- EXERCISE PROMPT -
Your answer should be every line from the records that contains "CROSS".
--- RECORDS ---
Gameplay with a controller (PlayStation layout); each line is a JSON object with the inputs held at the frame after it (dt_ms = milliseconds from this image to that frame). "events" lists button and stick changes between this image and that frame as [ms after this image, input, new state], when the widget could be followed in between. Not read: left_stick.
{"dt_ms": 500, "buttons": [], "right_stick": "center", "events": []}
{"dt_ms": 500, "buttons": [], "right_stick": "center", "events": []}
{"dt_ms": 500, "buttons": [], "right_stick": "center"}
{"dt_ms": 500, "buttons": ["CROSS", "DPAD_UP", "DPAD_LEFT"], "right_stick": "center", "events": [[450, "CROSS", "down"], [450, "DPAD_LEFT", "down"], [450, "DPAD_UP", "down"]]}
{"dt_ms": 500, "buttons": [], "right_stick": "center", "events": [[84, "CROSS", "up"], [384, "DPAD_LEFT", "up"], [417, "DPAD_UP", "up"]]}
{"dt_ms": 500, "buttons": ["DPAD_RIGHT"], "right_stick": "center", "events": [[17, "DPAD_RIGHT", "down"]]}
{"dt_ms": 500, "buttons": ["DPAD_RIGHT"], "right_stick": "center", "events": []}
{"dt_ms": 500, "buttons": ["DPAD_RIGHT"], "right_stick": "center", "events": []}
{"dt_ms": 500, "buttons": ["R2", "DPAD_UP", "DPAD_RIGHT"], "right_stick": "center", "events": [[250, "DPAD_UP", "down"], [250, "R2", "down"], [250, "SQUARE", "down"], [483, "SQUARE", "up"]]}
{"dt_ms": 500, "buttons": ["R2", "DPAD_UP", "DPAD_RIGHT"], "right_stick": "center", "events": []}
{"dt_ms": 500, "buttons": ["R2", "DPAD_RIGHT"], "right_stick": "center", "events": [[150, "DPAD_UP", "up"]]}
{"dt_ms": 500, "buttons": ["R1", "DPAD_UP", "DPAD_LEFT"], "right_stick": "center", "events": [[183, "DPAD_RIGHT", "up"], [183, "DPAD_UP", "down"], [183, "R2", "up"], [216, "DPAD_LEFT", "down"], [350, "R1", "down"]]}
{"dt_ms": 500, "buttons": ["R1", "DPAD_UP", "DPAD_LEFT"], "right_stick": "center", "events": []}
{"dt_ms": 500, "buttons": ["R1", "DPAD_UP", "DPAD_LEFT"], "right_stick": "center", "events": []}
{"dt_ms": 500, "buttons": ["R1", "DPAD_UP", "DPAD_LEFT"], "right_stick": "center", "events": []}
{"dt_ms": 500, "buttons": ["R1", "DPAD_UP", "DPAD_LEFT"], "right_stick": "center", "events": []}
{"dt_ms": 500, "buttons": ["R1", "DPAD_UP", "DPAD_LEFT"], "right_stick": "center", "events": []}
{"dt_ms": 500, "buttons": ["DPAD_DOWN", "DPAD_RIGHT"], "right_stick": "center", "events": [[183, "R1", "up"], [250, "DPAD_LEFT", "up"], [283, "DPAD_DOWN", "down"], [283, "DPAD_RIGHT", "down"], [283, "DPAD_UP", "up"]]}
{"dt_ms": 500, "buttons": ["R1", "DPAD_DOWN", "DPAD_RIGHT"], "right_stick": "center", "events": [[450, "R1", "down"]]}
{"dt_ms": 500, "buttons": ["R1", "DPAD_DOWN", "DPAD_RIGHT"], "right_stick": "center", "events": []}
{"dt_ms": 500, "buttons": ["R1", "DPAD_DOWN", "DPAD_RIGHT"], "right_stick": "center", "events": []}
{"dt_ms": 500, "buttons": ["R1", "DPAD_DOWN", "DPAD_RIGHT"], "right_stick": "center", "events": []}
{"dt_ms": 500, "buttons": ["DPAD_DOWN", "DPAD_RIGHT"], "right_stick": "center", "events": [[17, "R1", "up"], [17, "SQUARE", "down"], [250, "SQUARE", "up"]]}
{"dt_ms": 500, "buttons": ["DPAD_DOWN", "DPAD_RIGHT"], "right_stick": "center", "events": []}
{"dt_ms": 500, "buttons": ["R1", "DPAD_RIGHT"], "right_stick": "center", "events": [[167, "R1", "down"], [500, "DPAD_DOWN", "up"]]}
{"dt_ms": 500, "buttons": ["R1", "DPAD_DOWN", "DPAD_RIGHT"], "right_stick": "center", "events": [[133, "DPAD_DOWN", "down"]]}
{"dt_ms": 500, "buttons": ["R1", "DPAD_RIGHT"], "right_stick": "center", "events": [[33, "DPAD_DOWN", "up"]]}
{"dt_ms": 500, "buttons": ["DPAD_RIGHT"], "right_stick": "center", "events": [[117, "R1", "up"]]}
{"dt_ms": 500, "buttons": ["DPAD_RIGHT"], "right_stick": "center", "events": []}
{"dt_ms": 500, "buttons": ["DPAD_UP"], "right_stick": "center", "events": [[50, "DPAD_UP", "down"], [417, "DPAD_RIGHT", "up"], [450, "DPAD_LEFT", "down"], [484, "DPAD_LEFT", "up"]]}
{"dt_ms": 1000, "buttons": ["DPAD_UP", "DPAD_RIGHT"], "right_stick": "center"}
---
- EXERCISE OUTPUT -
{"dt_ms": 500, "buttons": ["CROSS", "DPAD_UP", "DPAD_LEFT"], "right_stick": "center", "events": [[450, "CROSS", "down"], [450, "DPAD_LEFT", "down"], [450, "DPAD_UP", "down"]]}
{"dt_ms": 500, "buttons": [], "right_stick": "center", "events": [[84, "CROSS", "up"], [384, "DPAD_LEFT", "up"], [417, "DPAD_UP", "up"]]}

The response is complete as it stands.